Saturday, November 24, 2007

Capture my youth in a bottle...

If only we could capture our youth in a bottle to be sent to us at another time in our life, when we need it the most.

The Sunday Scribblings quandary of how our youth was spent is a strikingly apropos prompt for this week. In fact, as I type I sit in my room while my entire family sits in other rooms of the house, talking, reminiscing, planning for holidays, and other generalized conversation. Me being in my room is pretty atypical of my personality and my behavior...but much needed in this moment.

How did I misspend my life? Initially my answer felt easy: I grew up too fast. I was having adult conversations at eight, speaking with ease and comfort in large meetings at nine, celebrating events and birthdays with friends decades older than I. While I had friends my age I also considered (and still do) my parents' friends my own. I worked jobs as soon as I could - sometimes having many at a time.
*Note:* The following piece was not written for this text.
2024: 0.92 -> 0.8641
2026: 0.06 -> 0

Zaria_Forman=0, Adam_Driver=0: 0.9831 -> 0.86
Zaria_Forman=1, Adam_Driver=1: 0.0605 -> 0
Was this really misspent? That's a hard word for me to use. Misspent makes me think of the huge order I placed with CafePress a few months ago or the amount of money Eric and I spent on fast food in August of 2006.
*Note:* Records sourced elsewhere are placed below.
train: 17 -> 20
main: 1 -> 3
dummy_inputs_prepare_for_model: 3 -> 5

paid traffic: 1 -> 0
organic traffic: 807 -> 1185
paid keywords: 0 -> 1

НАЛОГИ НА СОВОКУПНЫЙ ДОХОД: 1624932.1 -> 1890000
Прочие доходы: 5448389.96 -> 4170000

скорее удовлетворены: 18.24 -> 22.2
The difficulty in labeling something as misspent invokes some notion that value was not realized. My youth, and my life learning process, are full of mistakes, missteps, errors in judgment, wrong questions, answers sought from bad sources...but isn't that all part of it?

How do we say that we misspent a time in our life? Is the answer that misspent time is time we would go back and change or do differently? If that is the case, then my reality is that none of my youth was misspent.
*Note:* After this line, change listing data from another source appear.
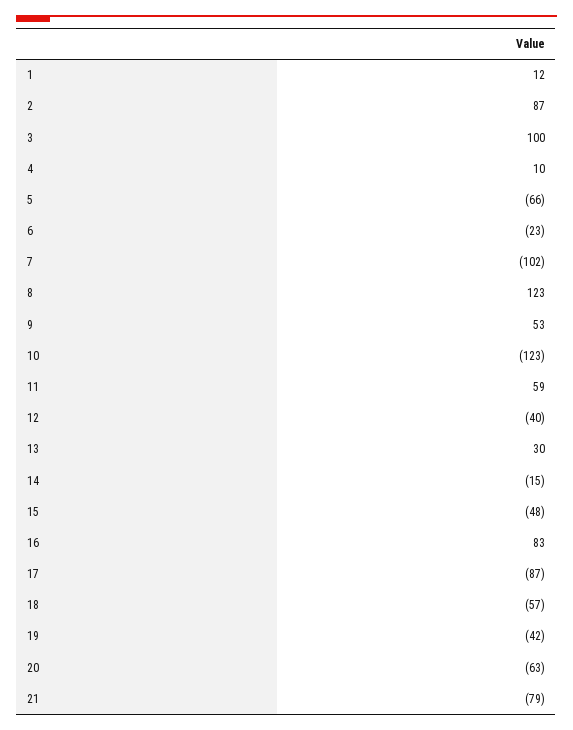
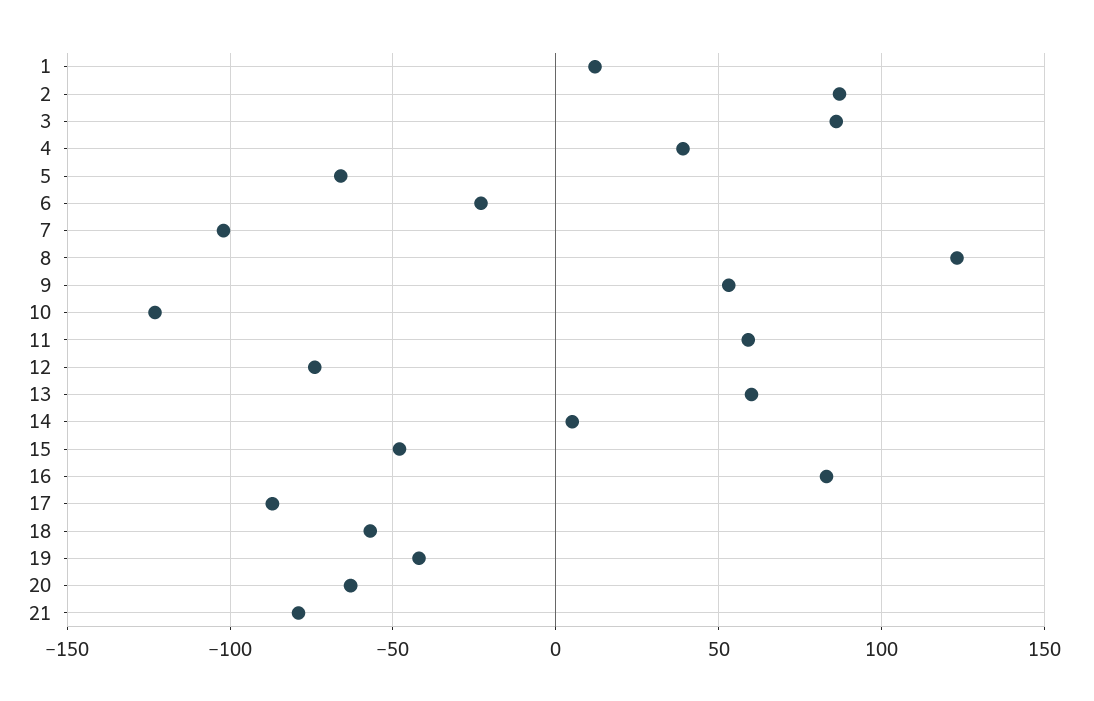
3: 100 -> 85
4: 10 -> 40
12: -40 -> -75
13: 30 -> 60
14: -15 -> 5

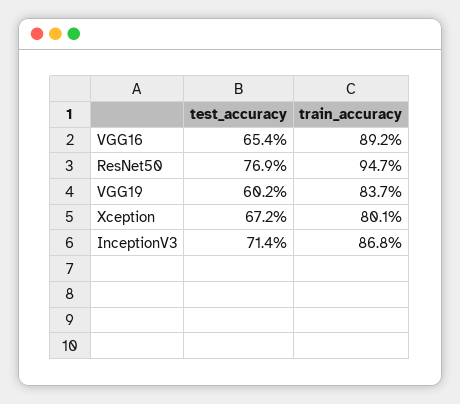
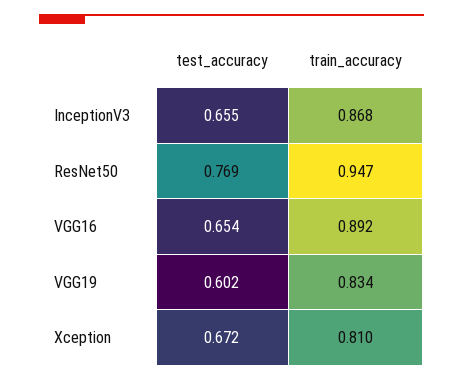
train_accuracy, VGG19: 0.837 -> 0.834
train_accuracy, Xception: 0.801 -> 0.81
test_accuracy, InceptionV3: 0.714 -> 0.655

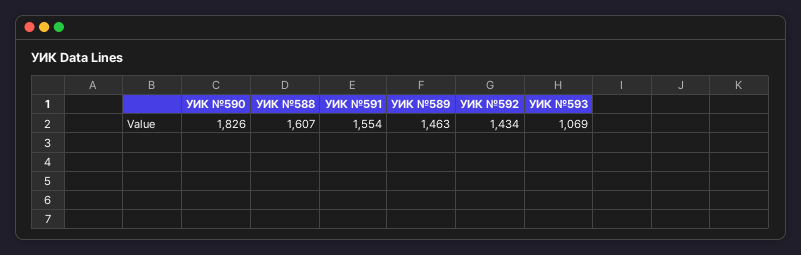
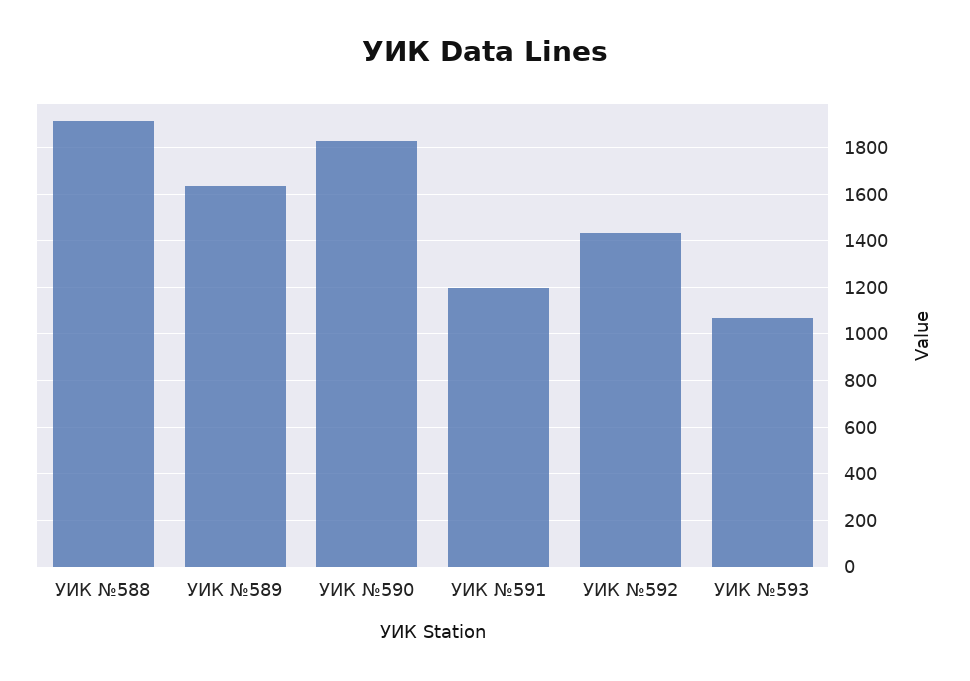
УИК №588: 1607 -> 1900
УИК №591: 1554 -> 1200
УИК №589: 1463 -> 1650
Yes, I grew up fast. I find myself at 29 trying to 'learn' how to relax, to take things slow, to undo adult-sized habits. I have moments were I wish I could run as fast and as far as I can from 'adult' responsibility. Sure there are things I wish I would have learned earlier or taken advantage of. Maybe I wouldn't have taken the promotion, or maybe I would have traveled to Europe or waited to get married, or focused on friends my age group, or maybe I wouldn't have changed anything. Responsibility seems to stick to me like cat hair.

Yet the world experiences I have had are built like a domino train upon each other. Taking one out would completely change the way my other dominoes fell. There are parts of my life, even right this minute, that I would love to be different. In no way, however, would I risk changing everything by 're-spending' a minute of my youth...


grace said...

This is a beautifully written piece! I also grew up too fast, being the eldest of 6 children. I can do groceries at 7, with a list and money and I attended my own class PTA meeting at 9 because my parents were too busy with other babies...:-)

I don't count them as 'misspent' though because it taught me how to be independent at a very young age -- a tool very important in adult life!

gautami tripathy said...

AS a teacher, I find it difficult to accept children wanting to grow up fast. We adults are to be blamed for that. May be we push them too much.

Crafty Green Poet said...

I also think its really difficult to define any time as mis-spent.

tumblewords said...

Misspent is a strange word and subject to a variety of interpretations, for sure. I enjoyed reading your post!